Protecting Philippine Corals
Posted by butalidnl on 7 June 2011
(This blog post is my contribution to the Blog Action Day to Save our Coral Reefs and Seas.)
The Philippines is blessed with having a lot of coral reefs, which are not only nice to look at; they’re also sanctuaries for fish and other marine animals. The problem is that there are people who are actively destroying these reefs – people who harvest the reefs, for sale abroad; and fishermen using methods that destroy reefs.
The harvesting of corals is a direct way of destroying the reefs. If we note that corals are actually tiny animals which grow about 1 cm/year, it takes a long time before they are able to form reefs of any size. And the harvester just takes these away, undoing decades of growth. It will take a very long time to rebuild corals in these same locations.
With the corals gone, the many fish and other animals who take refuge at reefs are exposed and will disappear. Reefs are very important especially for recently hatched fish and the like, since they are able to avoid being eaten while still very young and vulnerable. Thus, the presence of reefs means that these fish are able to grow to maturity. Fishermen have everything to gain from reefs – less reefs mean less fish to catch.
Dynamite Fishing. There are fishing methods that are destructive for coral reefs. The most obvious of these is dynamite fishing. In this, the fisherman throws dynamite in the water, and this explodes stunning the fish, which then floats. Often, the shock of the explosion also destroys coral reefs.
Cyanide and Electricity. Another destructive way of fishing is by the use of cyanide. Cyanide stuns fish, making them easier to catch. The fisherman squirts cyanide inside coral reefs to stun the fish hiding there. Then he opens up the reef with a crowbar to get at the fish that is stunned. The cyanide itself also poisons the coral polyps, killing them.
Electricity is also used to stun fish, in a manner similar to that of cyanide. It also has detrimental effects on the reef.
Muro-Ami (kayakas). Muro-ami is a method of fishing where the nets reach the sea floor, and where divers are sent down to smash the reef, forcing the fish to get trapped in the net. A variation of this is when heavy sinkers are attached to the net, and these sinkers smash the coral. This kind of fishing is a very short-sighted method; after one run of catching coral fish, the reef is destroyed, and could not produce fish anymore.

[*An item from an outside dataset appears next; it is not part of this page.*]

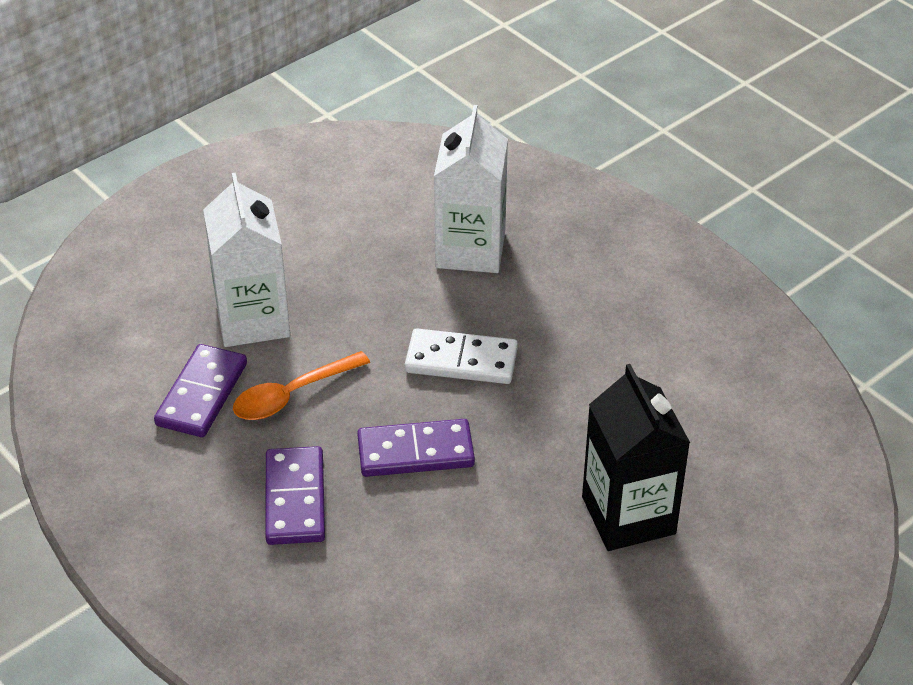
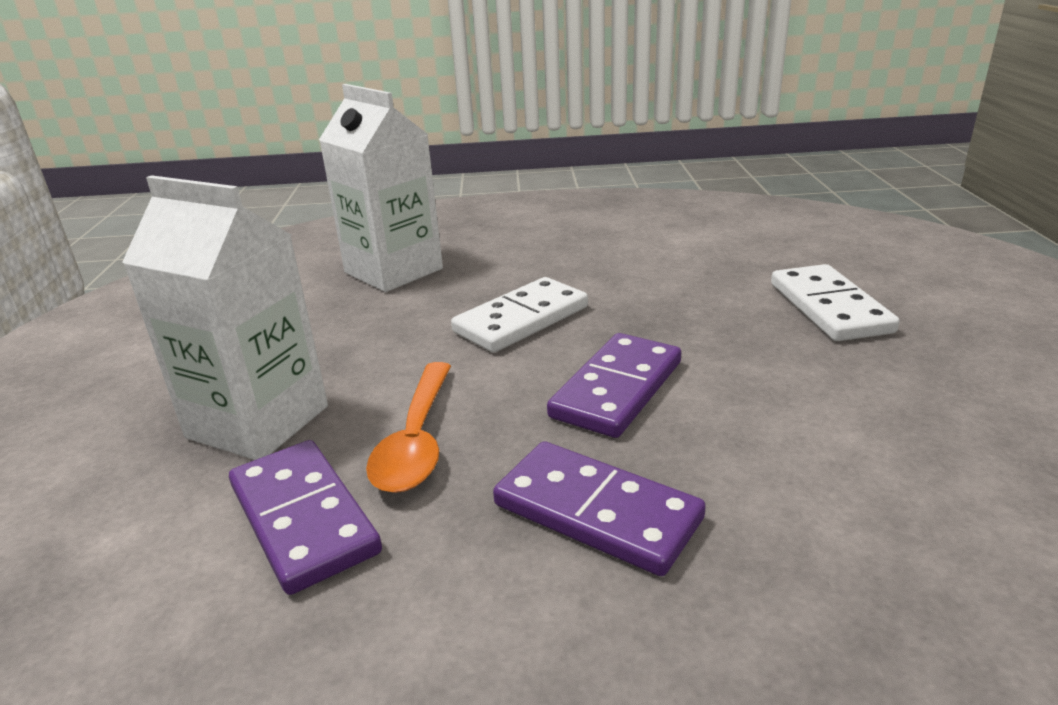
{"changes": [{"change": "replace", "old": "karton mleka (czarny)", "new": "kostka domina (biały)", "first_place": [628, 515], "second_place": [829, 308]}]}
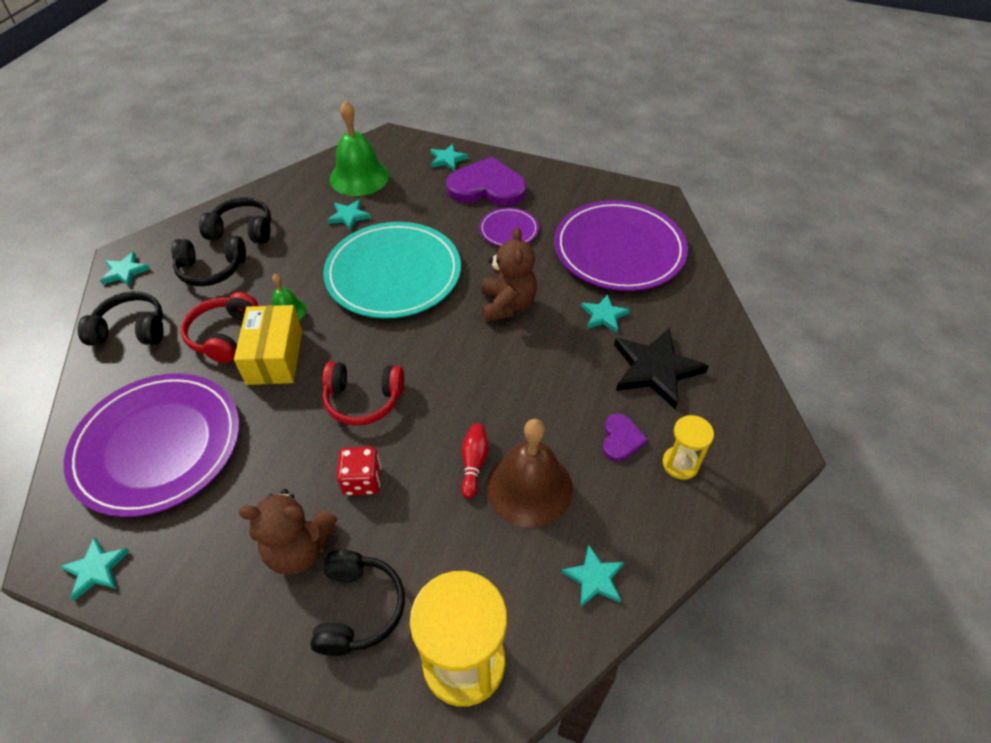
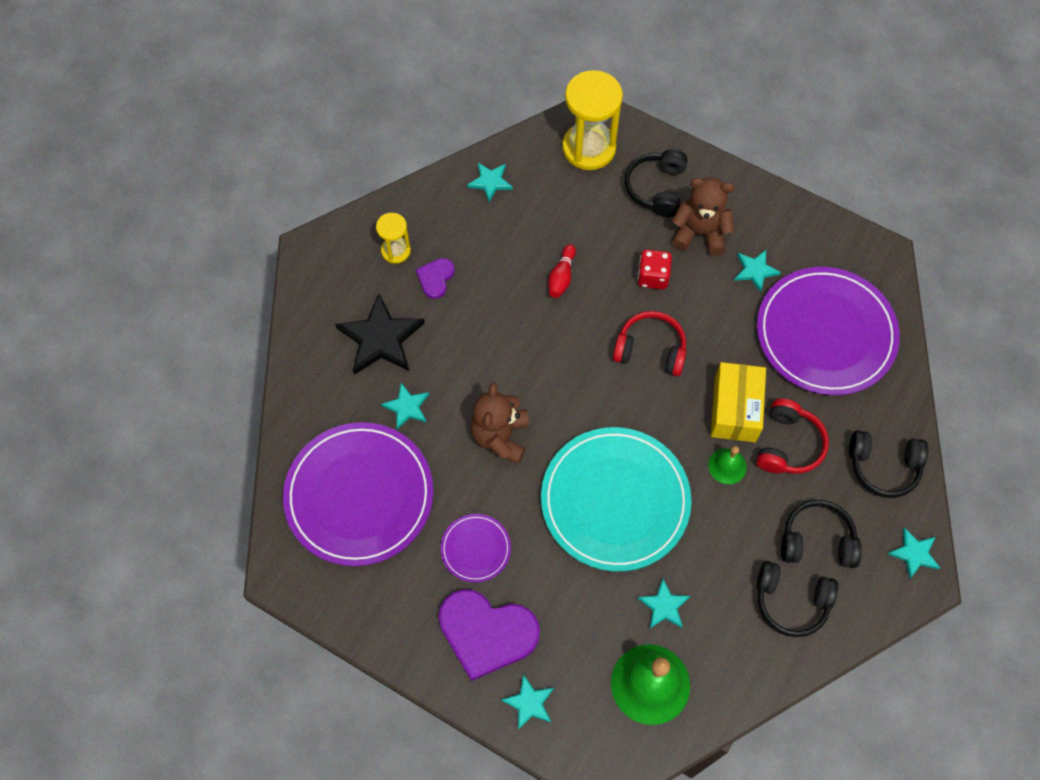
{"changes": [{"change": "delete", "old": "dzwonek (brązowy)", "first_place": [529, 487]}, {"change": "move", "old": "gwiazda (turkusowy)", "first_place": [96, 569], "second_place": [755, 271]}]}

While Muro-Ami is no longer as widespread as before, it is still done in some remote seas off Mindanao.
“Traditional Fishing”. Even some forms of traditional fishing at coral reefs could prove destructive to the reef.
Wrasses and Triggerfish eat “Crown of Thorns” Starfishes (as well as other ocean dwelling invertebrates). Traditional fishing at reefs may harvest too many of these fish that the “Crown of Thorns” Starfish will start multiplying, and then they will eat up all the corals.
Other Destructive Activities
Human Contact. Even casual human contact can damage reefs. Divers who look at reefs should refrain from touching them. They should also not “stand” on the reef. The coral polyps are so sensitive, that they will die with this kind of contact.
Boats that go out to reef areas should refrain from dropping anchor. Anchors can also destroy coral reefs.
Pollution. Pollution is also another way by which people damage coral reefs. Mine tailings very often get dumped at sea, and often in coral reefs. If there is too much organic waste dumped into the sea, these would result in plankton multiplying so much that they use up all the oxygen in that part of the sea, resulting in fish dying en masse and also corals dying.
Fishpond owners sometimes use poison to clean their fishponds. If the fishpond is near a reef, the corals may die because of the poison.
Responding to Coral Reef Damage
There needs to be a comprehensive approach to preventing damage to our coral reefs. This mostly involve have stricter laws against damaging corals, and stricter enforcement of these laws. At the same time, steps should be taken towards regional cooperation, as well as coral recovery.
Stricter Laws. There are laws against the harvesting of corals e.g. (particularly in RA 8550: Fisheries Code of 1998). However, the penalties are extremely low (e.g. 6 months to 2 years imprisonment, up to P 20,ooo fine, and confiscation for harvesting corals). In the face of the enormous profits that are made in this business, the penalty for violating these laws are puny. Congress should stiffen the fines and imprisonment for direct coral harvesting.
While it is prohibited to pollute the sea with mine tailings and other pollutants, there are no real penalties for these offenses. Thus, companies can go about polluting with impunity. Stricter laws and penalties need to be made against marine pollution.
Better Enforcement. Fisherfolk communities should be encouraged to form Bantay Dagat, one of whose tasks is to protect corals. They should be backed by their municipal governments, especially the police force. The Coast Guard should also be beefed up to help to enforce the law.
Coral Rehabilitation. Local government units should initiate coral rehabilitation activities and even help designate protected zones. Where possible, those who are found guilty of harvesting or destroying corals should be mobilized to help rehabilitate corals, as part of their punishment.